SOURCE DOCUMENT:
Victorian London - Publications - Social Investigation/Journalism - Low-Life Deeps, by James Greenwood, 1881 [first published 1875] - Curiosities of "Alley" Life

[... back to menu for this book]

[-128-]

CURIOSITIES OF "ALLEY" LIFE.*

(* "London Courts and Alleys." - Standard, August, 1875.)

DEVONSHIRE-PLACE, Old Nichol-street, Spitalfields, is a little court consisting of perhaps a dozen houses, six on either side, with a strip of broken pavement between. Precisely of the same type as those already described are these domiciles - mere hutches as regards size - a tiny room above and below, with broken floors and blackened walls and ceilings so shattered that every step overhead causes the rotten plaster to crumble and fall, further exposing the bare ribs of lath. In almost every case there are, upstairs as well as downstairs, lodgers, and the parlour, which is likewise the bedroom, opens on to a few square feet of space, where in one corner is a reeking heap of all manner of decaying vegetable matter and fireplace refuse, and in another corner the closet. In Devonshire-place I was made aware of a phase of the social economy of the Spitalfield slums which was new to me.
    In one house I found the "parlour," as I first thought tenantless. There was a bedstead in the room, three-parts filling it, and a bed which I will not attempt to describe, with a heap of ragged female attire, by way of bedclothing. The terrible-looking old wooden bedstead was in such a shaky condition that it had been found necessary to tie it up with bits of rope, but even this could not induce it to stand upright on its four legs, and in the midst of the unsightly wreck was a baby of a few months old, peacefully asleep. Hearing me come in, the [-129-] upstairs lodger came down, and informed me that the baby's mother was out at work.

THE DATA:
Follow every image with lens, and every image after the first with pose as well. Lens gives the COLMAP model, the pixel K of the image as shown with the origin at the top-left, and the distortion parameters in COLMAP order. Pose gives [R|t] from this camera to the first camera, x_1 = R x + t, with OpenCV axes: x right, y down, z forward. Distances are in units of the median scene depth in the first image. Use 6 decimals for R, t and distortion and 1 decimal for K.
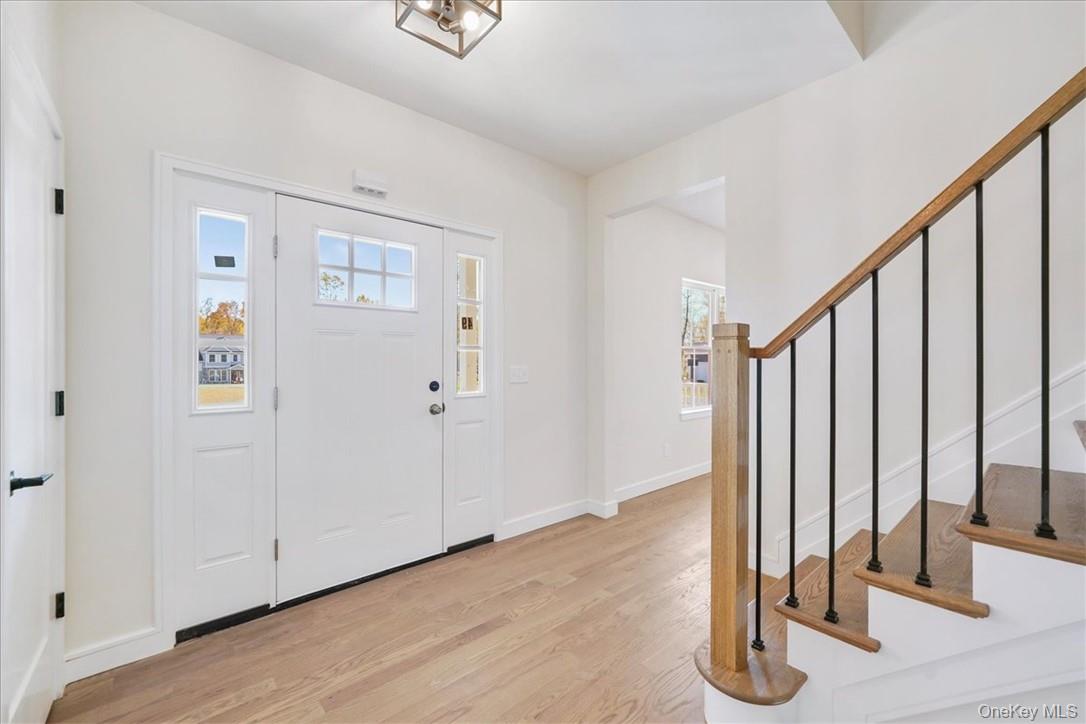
lens RADIAL K [[453.0, 0, 539.1], [0, 453.0, 360.3], [0, 0, 1]] dist [-0.000486, -0.000013]
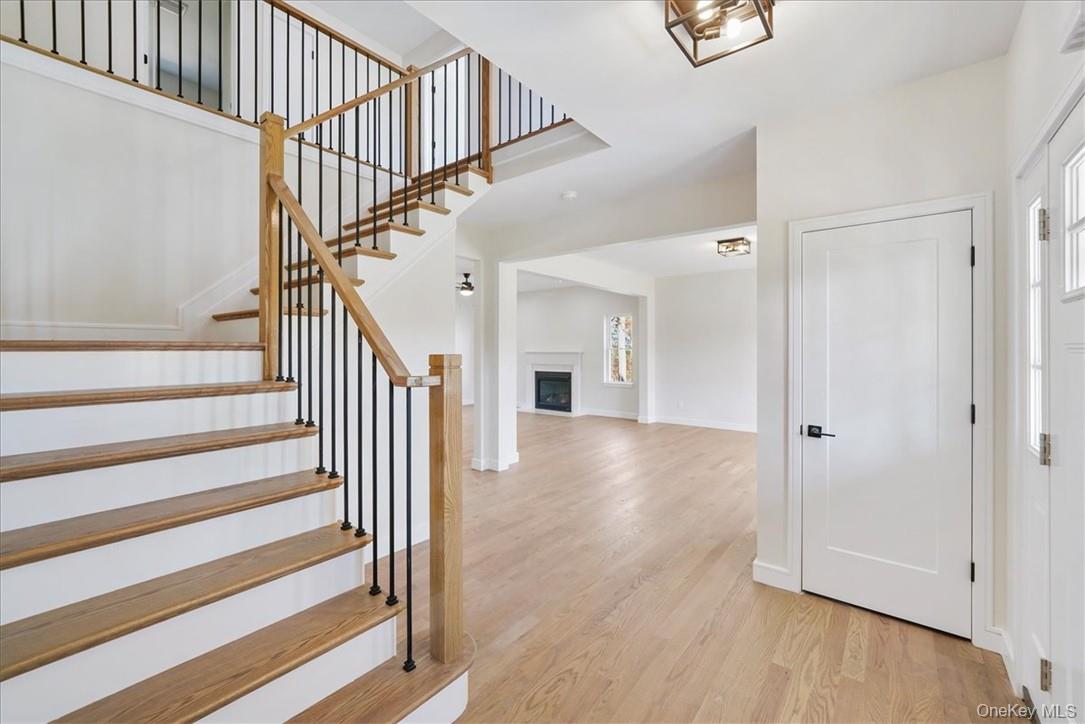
lens RADIAL K [[452.6, 0, 542.3], [0, 452.6, 356.3], [0, 0, 1]] dist [-0.000486, -0.000013]
pose [[-0.984600, 0.001712, -0.174811, 0.360407], [0.001305, 0.999996, 0.002442, -0.073247], [0.174815, 0.002176, -0.984599, 2.037931]]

BRIEF 1: From the opening sentence of the first paragraph of the alley-life article, list every place name that locates the court.
BRIEF 2: Extract everything in the alley-life article from "Victorian London - Publications" down to "Standard, August, 1875.)".
BRIEF 3: Write what comes next in the alley-life article, continuing its account of the Devonshire-place house.
None of the material is needed here.

ANSWER BOX 1: Devonshire-place, Old Nichol-street, Spitalfields

ANSWER BOX 2:
Victorian London - Publications - Social Investigation/Journalism - Low-Life Deeps, by James Greenwood, 1881 [first published 1875] - Curiosities of "Alley" Life

[... back to menu for this book]

[-128-]

CURIOSITIES OF "ALLEY" LIFE.*

(* "London Courts and Alleys." - Standard, August, 1875.)

ANSWER BOX 3:
    "And what may be the rent of this little place ?" I asked. "3s. 9d. a week."
    " For the house, of course?"
    "Oh, dear, no - for each room."
    "3s. 9d. a week for this room ?" I repeated in amazement.
    "Well, you see, sir, it is let already furnished," explained the upstairs lodger.
    "But where is the furniture ?"
    "There it is," said she, pointing to the dreadful bedstead and to the one wooden chair which, without the slightest reservation, formed the whole of the furniture of the carpetless, fenderless hovel.
    "That's what's called a furnished room down here, sir, and the rent is 3s. 9d. a week, leastways, if you are weekly ; if you are nightly, it's 9d. There's lots of the houses about here let like that. Some of them charge 9d. a night, though you go on stopping reg'ler, and come for the rent every day. If they trusted a whole week they wouldn't get it at all, p'raps, so they collects it daily."
    Seven shillings a week for shelter in a tenement which at its pulling-down value would scarcely realise a five-pound note, and the use of two bedsteads and a few rags and flock to lie on! It seemed so preposterous that I could not believe it, but on referring the matter to a visiting clergyman of the district, he assured me that what the woman had told me was correct In every particular.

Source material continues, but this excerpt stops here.